Leave no picture in, and give every entry again exactly.

Segment Start: Supplied data

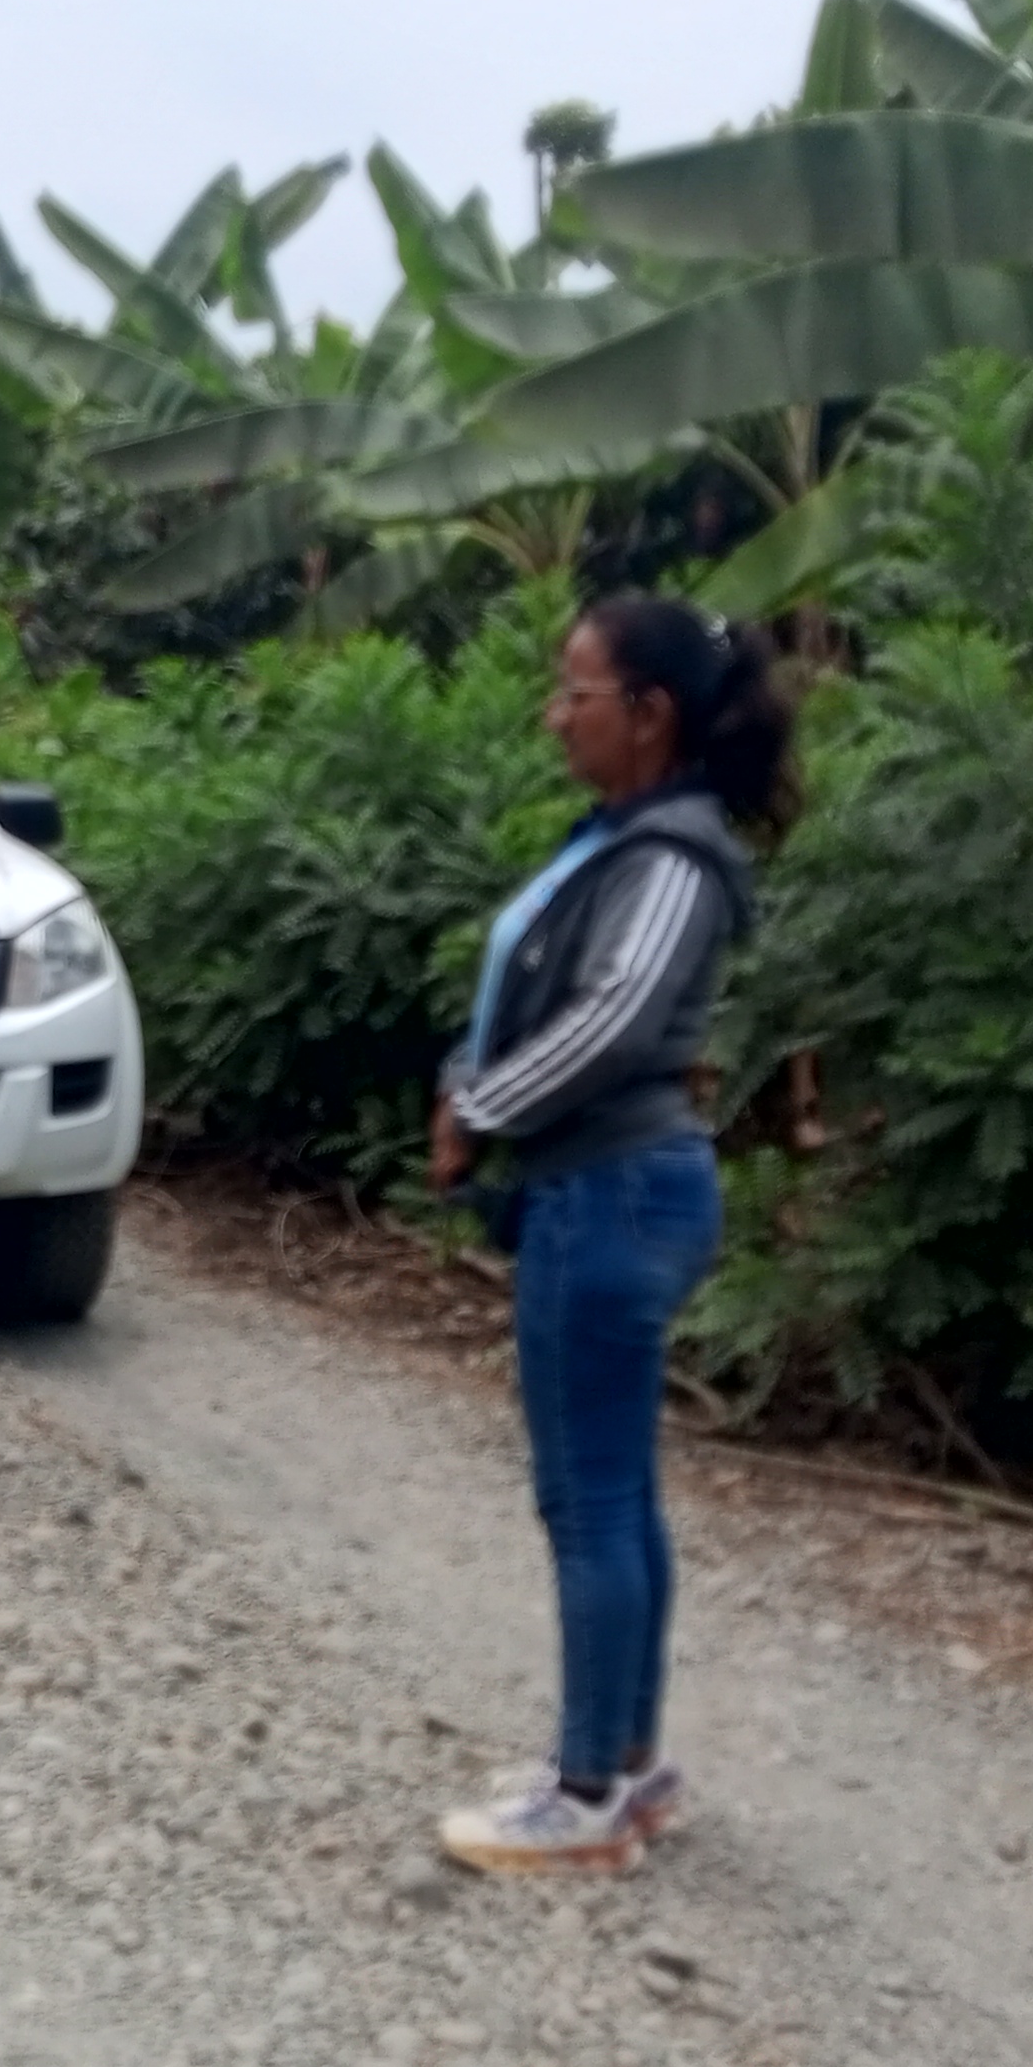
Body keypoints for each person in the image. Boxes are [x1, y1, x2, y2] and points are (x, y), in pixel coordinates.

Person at [428, 596, 791, 1876]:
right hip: (609, 1187)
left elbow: (610, 1020)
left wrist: (478, 1108)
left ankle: (583, 1797)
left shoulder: (668, 860)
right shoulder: (628, 840)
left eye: (573, 693)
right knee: (614, 1491)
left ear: (648, 714)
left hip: (612, 1192)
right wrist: (468, 1081)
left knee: (586, 1498)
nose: (553, 714)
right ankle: (624, 1766)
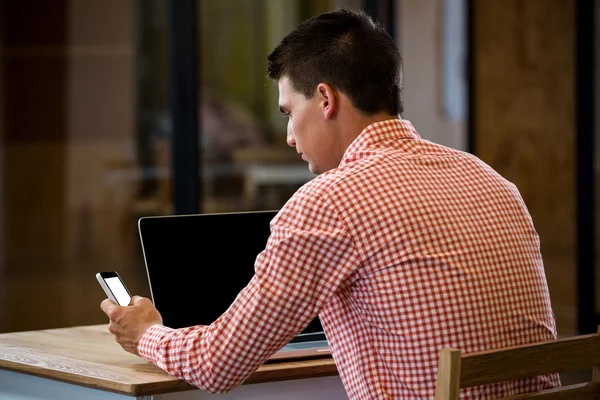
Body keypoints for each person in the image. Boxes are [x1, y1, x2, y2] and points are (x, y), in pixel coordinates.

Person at [101, 8, 560, 399]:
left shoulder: (330, 201)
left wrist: (146, 333)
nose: (287, 135)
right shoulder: (491, 180)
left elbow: (217, 366)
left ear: (325, 99)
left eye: (288, 112)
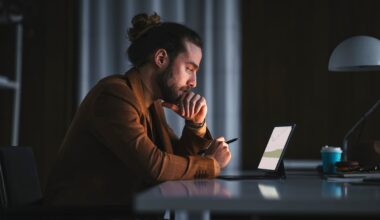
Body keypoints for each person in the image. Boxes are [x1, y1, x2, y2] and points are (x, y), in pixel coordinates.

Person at [44, 12, 232, 207]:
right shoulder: (114, 96)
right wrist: (212, 164)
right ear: (161, 58)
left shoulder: (151, 103)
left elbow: (172, 161)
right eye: (189, 69)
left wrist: (195, 124)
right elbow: (155, 167)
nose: (193, 82)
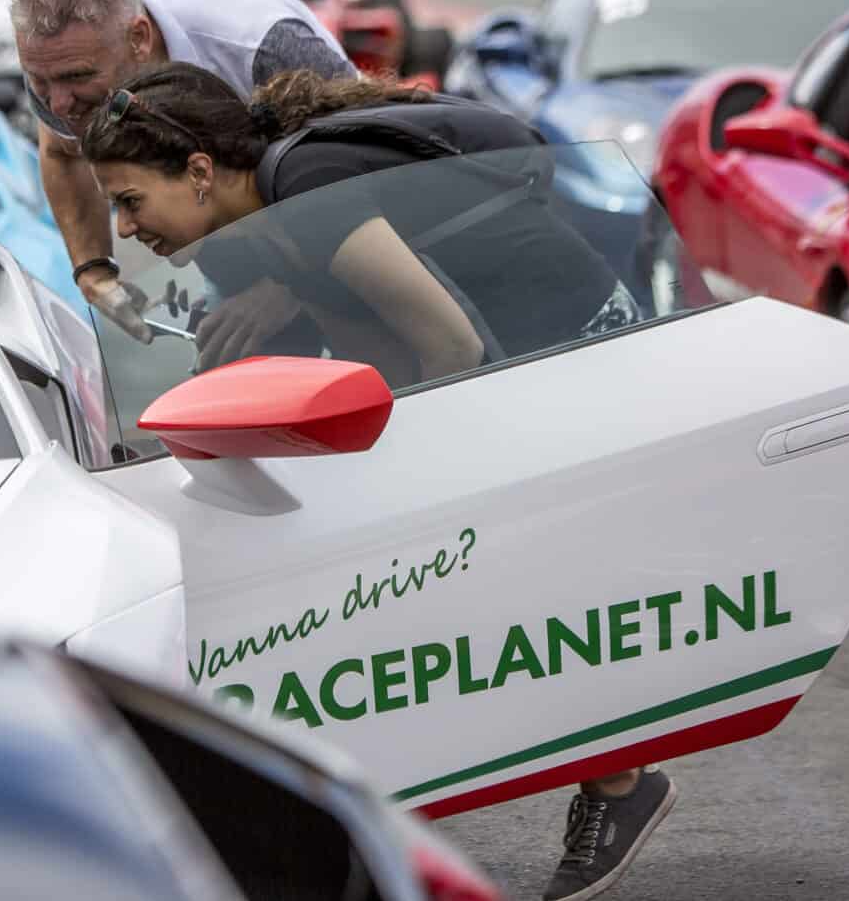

Segment End: Supplied data

Completed task:
Body keypoints for each person in the image. Boxes are [x1, y1, x2, y2] and points are (x, y), in pixel coordinates.

Person at [428, 596, 791, 1876]:
right hip: (609, 1187)
left elbow: (610, 1020)
left wrist: (478, 1108)
left ankle: (583, 1797)
left shoulder: (668, 860)
right shoulder: (628, 840)
left eye: (573, 693)
right knee: (614, 1491)
left ear: (648, 714)
left hip: (612, 1192)
right wrist: (468, 1081)
left knee: (586, 1498)
nose: (553, 714)
right ankle: (624, 1766)
Body keypoints for each person in the image. Boxes are [x1, y1, x2, y2] and points are (x, y), in pixel coordinates.

Person at [101, 8, 560, 399]:
left shoulder: (330, 201)
left wrist: (146, 333)
nose: (287, 135)
right shoulder: (491, 180)
left elbow: (217, 366)
left ear: (325, 99)
left eye: (288, 112)
Body keypoints for each person in the image. Boxes are [x1, y1, x2, y2] and points are (x, y), in pixel coordinates.

Person at [44, 12, 232, 207]:
right shoulder: (114, 96)
right wrist: (212, 164)
right ear: (161, 58)
left shoulder: (151, 103)
left elbow: (172, 161)
right eye: (189, 69)
left wrist: (195, 124)
right elbow: (155, 167)
nose: (193, 82)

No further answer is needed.